### Excerpt
────────────────
Image courtesy NatureServe

What’s the connection between the South Valley in Albuquerque, and South America?   Biodiversity and water.

I teach a course that combines Environmental Science and Statistics.   We have been working with the US Fish and Wildlife to help develop land that was previously a dairy farm, then alfalfa farm, into an urban wildlife refuge, the Valle de Oro.

As part of the site plan for the refuge, the FWS plans on deploying water previously used to irrigate crops to help create intermittent wetlands, which should bring in both plants and animals not recently seen there…so we should see an increase in the biodiversity.    This won’t be too hard, since the fields have been dominated by the monoculture of alfalfa.

Students are exploring whether it is worth it to devote water to the land, and create the refuge.   To help them make the connection between biodiversity and water (which, to be sure, it pretty intuitive), I gave them this assignment:

Submit a spreadsheet that has:
1) Data for rainfall and associated biodiversity from the two maps.  You should have at least 8 pairs.  Here are some instructions (please listen with headphones) to collect your data from the two maps and place onto excel.
2) A plot of the two sets of data
3)  A cell identified as the correlation, with the correlation coefficient calculated for your data set.
4) A discussion of the relationship between rainfall and biodiversity, which includes in interpretation of the sign and value of the correlation coefficient.

You’ll see that the two maps are the same depicted at the top of this blog.
────────────────
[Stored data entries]
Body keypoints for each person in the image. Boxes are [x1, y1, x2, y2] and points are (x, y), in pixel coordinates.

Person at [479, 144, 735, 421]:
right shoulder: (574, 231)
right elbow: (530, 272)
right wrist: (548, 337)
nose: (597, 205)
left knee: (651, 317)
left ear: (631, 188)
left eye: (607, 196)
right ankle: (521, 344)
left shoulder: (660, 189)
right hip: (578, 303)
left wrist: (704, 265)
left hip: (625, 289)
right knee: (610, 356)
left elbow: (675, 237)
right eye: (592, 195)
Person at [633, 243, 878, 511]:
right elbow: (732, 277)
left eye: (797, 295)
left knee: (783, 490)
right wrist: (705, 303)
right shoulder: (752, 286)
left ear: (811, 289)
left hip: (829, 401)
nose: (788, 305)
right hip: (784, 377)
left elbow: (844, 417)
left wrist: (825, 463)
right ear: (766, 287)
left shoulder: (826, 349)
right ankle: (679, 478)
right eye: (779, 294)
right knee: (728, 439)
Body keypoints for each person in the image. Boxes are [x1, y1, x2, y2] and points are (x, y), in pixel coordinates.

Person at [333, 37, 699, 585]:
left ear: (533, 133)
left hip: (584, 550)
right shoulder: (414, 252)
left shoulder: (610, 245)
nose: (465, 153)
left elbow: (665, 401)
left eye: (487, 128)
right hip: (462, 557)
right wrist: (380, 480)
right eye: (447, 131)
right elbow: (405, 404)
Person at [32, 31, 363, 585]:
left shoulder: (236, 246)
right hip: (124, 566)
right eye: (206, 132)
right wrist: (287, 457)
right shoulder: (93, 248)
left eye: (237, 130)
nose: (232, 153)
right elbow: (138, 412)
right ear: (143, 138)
────────────────
### Task list
1) Answer these questions about the Valle de Oro post:
(a) What two uses did the land have before it was to become the refuge?
(b) What does the FWS plan to create with water previously used to irrigate crops?
(c) What is the minimum number of rainfall and biodiversity data pairs the spreadsheet must contain?
2) Carry on writing the Valle de Oro post from the point where it stops.

### Answers by item
1)
(a) It was a dairy farm and then an alfalfa farm.
(b) Intermittent wetlands.
(c) At least 8 pairs.

2)
I got nice response from the students, and because each student chose a different set of locations, each graph was unique.    To wit, here are some screen shots of some student work:

Student 1: “Bob”

Student 2:  “Sally”

Notice that “Sally” had concern over her results: she thought that there should have been a positive correlation, like Bob’s.   The only way I could assuage her concern was to assure her that we would coalesce the entire class’s data, and create a super graph.   In fact, students had to do the assignment twice, but this time with the data gathered from all of their classmates, making the results so much more interesting.

“Frank’s” results, with whole-class data

And with this result came the resolution to Sally’s concern.  Despite the disparities between hers’ and her classmates’ results, when all the data was collected, the final work showed exactly what she anticipated:  more water is associated with greater biodiversity.

Now the students are better equipped to convince others that the Valle de Oro, and New Mexico, will benefit from the use of the water, and can back up their claims with solid data from other parts of the world.